[Items from a dataset]
+++
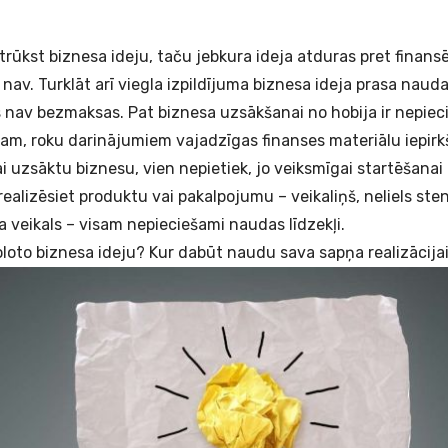
netrūkst biznesa ideju, taču jebkura ideja atduras pret finansē
r nav. Turklāt arī viegla izpildījuma biznesa ideja prasa nauda
 nav bezmaksas. Pat biznesa uzsākšanai no hobija ir nepie
ram, roku darinājumiem vajadzīgas finanses materiālu iepirk
 lai uzsāktu biznesu, vien nepietiek, jo veiksmīgai startēšana
 realizēsiet produktu vai pakalpojumu – veikaliņš, neliels ste
a veikals – visam nepieciešami naudas līdzekļi.
loloto biznesa ideju? Kur dabūt naudu sava sapņa realizācija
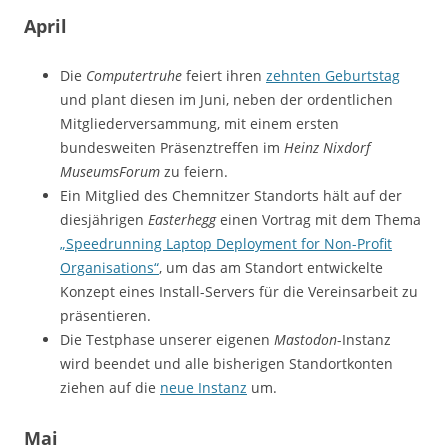
April
Die
Computertruhe
feiert ihren
zehnten Geburtstag
und plant diesen im Juni, neben der ordentlichen
Mitgliederversammung, mit einem ersten
bundesweiten Präsenztreffen im
Heinz Nixdorf
MuseumsForum
zu feiern.
Ein Mitglied des Chemnitzer Standorts hält auf der
diesjährigen
Easterhegg
einen Vortrag mit dem Thema
„Speedrunning Laptop Deployment for Non-Profit
Organisations“
, um das am Standort entwickelte
Konzept eines Install-Servers für die Vereinsarbeit zu
präsentieren.
Die Testphase unserer eigenen
Mastodon
-Instanz
wird beendet und alle bisherigen Standortkonten
ziehen auf die
neue Instanz
um.
Mai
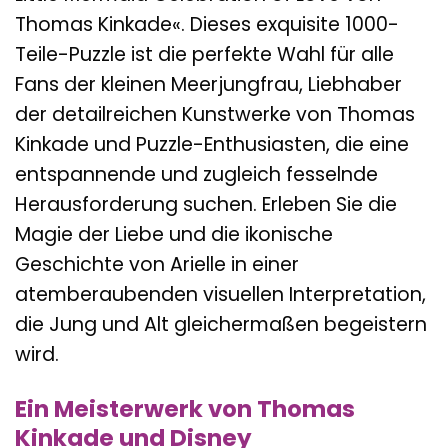
Thomas Kinkade«. Dieses exquisite 1000-
Teile-Puzzle ist die perfekte Wahl für alle
Fans der kleinen Meerjungfrau, Liebhaber
der detailreichen Kunstwerke von Thomas
Kinkade und Puzzle-Enthusiasten, die eine
entspannende und zugleich fesselnde
Herausforderung suchen. Erleben Sie die
Magie der Liebe und die ikonische
Geschichte von Arielle in einer
atemberaubenden visuellen Interpretation,
die Jung und Alt gleichermaßen begeistern
wird.
Ein Meisterwerk von Thomas
Kinkade und Disney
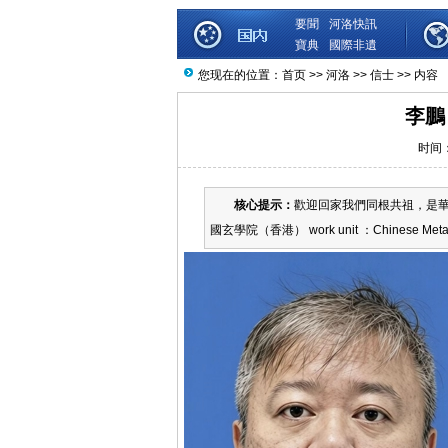
要聞
河洛快訊
寶典
國際非遺
您现在的位置：
首页
>>
河洛
>>
信士
>> 内容
李鵬
时间：2
核心提示：
歡迎回家我們同根共祖，是華
國玄學院（香港） work unit ：Chinese Metaph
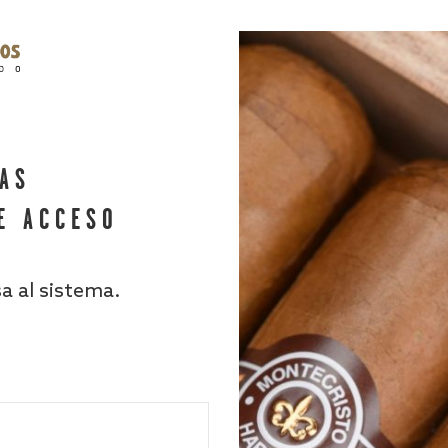
HAS
E ACCESO
sa al sistema.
+++
— Assignment —
Copy out every line of text in the material above word for word, omitting the pictures.

— Result for this exercise —
netrūkst biznesa ideju, taču jebkura ideja atduras pret finansē
r nav. Turklāt arī viegla izpildījuma biznesa ideja prasa nauda
 nav bezmaksas. Pat biznesa uzsākšanai no hobija ir nepie
ram, roku darinājumiem vajadzīgas finanses materiālu iepirk
 lai uzsāktu biznesu, vien nepietiek, jo veiksmīgai startēšana
 realizēsiet produktu vai pakalpojumu – veikaliņš, neliels ste
a veikals – visam nepieciešami naudas līdzekļi.
loloto biznesa ideju? Kur dabūt naudu sava sapņa realizācija
April
Die
Computertruhe
feiert ihren
zehnten Geburtstag
und plant diesen im Juni, neben der ordentlichen
Mitgliederversammung, mit einem ersten
bundesweiten Präsenztreffen im
Heinz Nixdorf
MuseumsForum
zu feiern.
Ein Mitglied des Chemnitzer Standorts hält auf der
diesjährigen
Easterhegg
einen Vortrag mit dem Thema
„Speedrunning Laptop Deployment for Non-Profit
Organisations“
, um das am Standort entwickelte
Konzept eines Install-Servers für die Vereinsarbeit zu
präsentieren.
Die Testphase unserer eigenen
Mastodon
-Instanz
wird beendet und alle bisherigen Standortkonten
ziehen auf die
neue Instanz
um.
Mai
Thomas Kinkade«. Dieses exquisite 1000-
Teile-Puzzle ist die perfekte Wahl für alle
Fans der kleinen Meerjungfrau, Liebhaber
der detailreichen Kunstwerke von Thomas
Kinkade und Puzzle-Enthusiasten, die eine
entspannende und zugleich fesselnde
Herausforderung suchen. Erleben Sie die
Magie der Liebe und die ikonische
Geschichte von Arielle in einer
atemberaubenden visuellen Interpretation,
die Jung und Alt gleichermaßen begeistern
wird.
Ein Meisterwerk von Thomas
Kinkade und Disney
要聞
河洛快訊
寶典
國際非遺
您现在的位置：
首页
>>
河洛
>>
信士
>> 内容
李鵬
时间：2
核心提示：
歡迎回家我們同根共祖，是華
國玄學院（香港） work unit ：Chinese Metaph
HAS
E ACCESO
sa al sistema.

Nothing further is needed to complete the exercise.